Obestatin Increases the Regenerative Capacity of Human Myoblasts Transplanted Intramuscularly in an Immunodeficient Mouse Model

• Published in: Molecular therapy Vol. 25; no. 10; pp. 2345 - 2359
• Main Authors: Santos-Zas, Icia, Negroni, Elisa, Mamchaoui, Kamel, Mosteiro, Carlos S., Gallego, Rosalia, Butler-Browne, Gillian S., Pazos, Yolanda, Mouly, Vincent, Camiña, Jesus P.
• Format: Journal Article
• Language: English
• Published: United States Elsevier Inc 04.10.2017; Elsevier Limited; American Society of Gene & Cell Therapy
• Subjects: Animals; Autocrine signalling; Cell Differentiation - drug effects; Cell proliferation; cell-based therapy; Cells, Cultured; Conflicts of interest; Efficiency; Engraftment; Experiments; Ghrelin - metabolism; Ghrelin - pharmacology; Humans; Immunodeficiency; Injections, Intramuscular; Mice; Mice, SCID; Muscle, Skeletal - drug effects; Muscle, Skeletal - metabolism; Muscular dystrophy; myoblast-based therapy; Myoblasts; Myoblasts - drug effects; Myoblasts - metabolism; Original; Physiology; Proteins; Regenerative medicine; Skeletal muscle; Stem cells; Therapeutic applications; Transplants & implants; Xenografts; Spain; skeletal muscle; myoblast-based therapy; cell-based therapy
• ISSN: 1525-0016; 1525-0024
• DOI: 10.1016/j.ymthe.2017.06.022

Although cell-based therapy is considered a promising method aiming at treating different muscular disorders, little clinical benefit has been reported.

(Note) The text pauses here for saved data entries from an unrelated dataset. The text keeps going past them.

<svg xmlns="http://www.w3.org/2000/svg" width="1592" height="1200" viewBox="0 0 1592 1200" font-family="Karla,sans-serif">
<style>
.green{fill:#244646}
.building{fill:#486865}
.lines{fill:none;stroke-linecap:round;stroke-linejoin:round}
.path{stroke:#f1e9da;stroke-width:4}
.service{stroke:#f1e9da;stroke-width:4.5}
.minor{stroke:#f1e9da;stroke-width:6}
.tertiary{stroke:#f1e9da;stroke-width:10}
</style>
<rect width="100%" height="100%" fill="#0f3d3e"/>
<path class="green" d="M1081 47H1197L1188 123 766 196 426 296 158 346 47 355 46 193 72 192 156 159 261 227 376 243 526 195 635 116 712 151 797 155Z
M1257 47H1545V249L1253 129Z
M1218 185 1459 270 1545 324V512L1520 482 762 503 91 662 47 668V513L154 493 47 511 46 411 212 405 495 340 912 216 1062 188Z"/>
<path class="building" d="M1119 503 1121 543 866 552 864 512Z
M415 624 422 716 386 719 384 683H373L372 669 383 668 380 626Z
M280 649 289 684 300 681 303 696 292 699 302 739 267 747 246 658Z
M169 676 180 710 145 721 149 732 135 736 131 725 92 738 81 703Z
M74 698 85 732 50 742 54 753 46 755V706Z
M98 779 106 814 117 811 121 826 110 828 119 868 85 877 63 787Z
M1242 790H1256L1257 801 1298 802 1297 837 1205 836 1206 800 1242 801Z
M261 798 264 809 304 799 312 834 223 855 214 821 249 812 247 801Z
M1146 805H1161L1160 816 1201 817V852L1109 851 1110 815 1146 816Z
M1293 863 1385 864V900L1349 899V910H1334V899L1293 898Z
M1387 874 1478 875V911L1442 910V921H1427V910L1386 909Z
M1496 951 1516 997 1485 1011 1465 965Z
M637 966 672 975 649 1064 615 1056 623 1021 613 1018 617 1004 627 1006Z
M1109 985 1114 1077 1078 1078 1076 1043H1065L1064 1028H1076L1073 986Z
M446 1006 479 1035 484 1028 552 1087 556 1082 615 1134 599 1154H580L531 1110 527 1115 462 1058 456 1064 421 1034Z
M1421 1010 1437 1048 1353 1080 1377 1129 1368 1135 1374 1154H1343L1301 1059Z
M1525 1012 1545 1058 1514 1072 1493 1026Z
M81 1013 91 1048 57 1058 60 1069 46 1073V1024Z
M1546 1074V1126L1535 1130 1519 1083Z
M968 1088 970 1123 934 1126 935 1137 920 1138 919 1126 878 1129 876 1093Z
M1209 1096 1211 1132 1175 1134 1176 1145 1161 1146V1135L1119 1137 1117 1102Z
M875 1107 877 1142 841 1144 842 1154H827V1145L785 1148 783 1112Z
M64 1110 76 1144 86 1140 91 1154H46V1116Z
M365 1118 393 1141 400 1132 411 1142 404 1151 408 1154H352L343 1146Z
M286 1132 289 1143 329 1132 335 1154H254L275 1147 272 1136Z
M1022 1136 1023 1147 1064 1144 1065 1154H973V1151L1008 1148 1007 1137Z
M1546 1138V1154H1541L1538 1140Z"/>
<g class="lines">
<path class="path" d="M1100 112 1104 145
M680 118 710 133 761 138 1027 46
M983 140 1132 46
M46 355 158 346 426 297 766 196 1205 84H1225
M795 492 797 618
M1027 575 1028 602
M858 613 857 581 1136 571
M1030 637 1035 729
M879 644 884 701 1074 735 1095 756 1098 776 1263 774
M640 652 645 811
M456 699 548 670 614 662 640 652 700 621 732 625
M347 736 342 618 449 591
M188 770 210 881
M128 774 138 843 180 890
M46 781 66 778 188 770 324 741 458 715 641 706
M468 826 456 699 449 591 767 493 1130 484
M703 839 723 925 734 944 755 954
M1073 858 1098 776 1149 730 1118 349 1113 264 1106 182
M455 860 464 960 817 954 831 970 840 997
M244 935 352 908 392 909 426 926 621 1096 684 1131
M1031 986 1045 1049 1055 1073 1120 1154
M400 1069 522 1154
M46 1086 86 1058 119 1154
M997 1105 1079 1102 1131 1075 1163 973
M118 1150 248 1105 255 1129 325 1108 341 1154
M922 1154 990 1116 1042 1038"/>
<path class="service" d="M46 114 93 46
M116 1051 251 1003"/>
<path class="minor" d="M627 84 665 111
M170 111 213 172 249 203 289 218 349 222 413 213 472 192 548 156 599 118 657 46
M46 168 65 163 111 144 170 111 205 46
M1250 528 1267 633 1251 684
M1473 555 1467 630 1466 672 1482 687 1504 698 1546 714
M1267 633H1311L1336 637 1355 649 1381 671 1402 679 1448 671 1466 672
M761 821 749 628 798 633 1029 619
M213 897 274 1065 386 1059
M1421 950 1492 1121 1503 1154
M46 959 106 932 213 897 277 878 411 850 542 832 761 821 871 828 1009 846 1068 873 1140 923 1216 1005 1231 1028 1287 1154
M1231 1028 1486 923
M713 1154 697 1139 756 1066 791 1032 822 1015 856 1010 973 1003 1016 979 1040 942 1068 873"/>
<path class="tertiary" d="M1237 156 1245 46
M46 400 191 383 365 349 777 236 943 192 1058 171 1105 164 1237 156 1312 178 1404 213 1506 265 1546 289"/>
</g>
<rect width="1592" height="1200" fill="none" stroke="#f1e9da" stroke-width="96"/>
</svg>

One of major hurdles limiting the efficiency of myoblast transfer therapy is the poor survival of the transplanted cells. Any intervention upon the donor cells focused on enhancing in vivo survival, proliferation, and expansion is essential to improve the effectiveness of such therapies in regenerative medicine. In the present work, we investigated the potential role of obestatin, an autocrine peptide factor regulating skeletal muscle growth and repair, to improve the outcome of myoblast-based therapy by xenotransplanting primary human myoblasts into immunodeficient mice. The data proved that short in vivo obestatin treatment of primary human myoblasts not only enhances the efficiency of engraftment, but also facilitates an even distribution of myoblasts in the host muscle. Moreover, this treatment leads to a hypertrophic response of the human-derived regenerating myofibers. Taken together, the activation of the obestatin/GPR39 pathway resulted in an overall improvement of the efficacy of cell engraftment within the host’s skeletal muscle. These data suggest considerable potential for future therapeutic applications and highlight the importance of combinatorial therapies. The potential of obestatin was evaluated to improve the outcome of myoblast-based therapy by xenotransplanting primary human myoblasts into immunodeficient mice. We observed that a short obestatin treatment stimulated proliferation and tissue dispersal of transplanted cells, improving the efficacy of cell engraftment within the host’s skeletal muscle.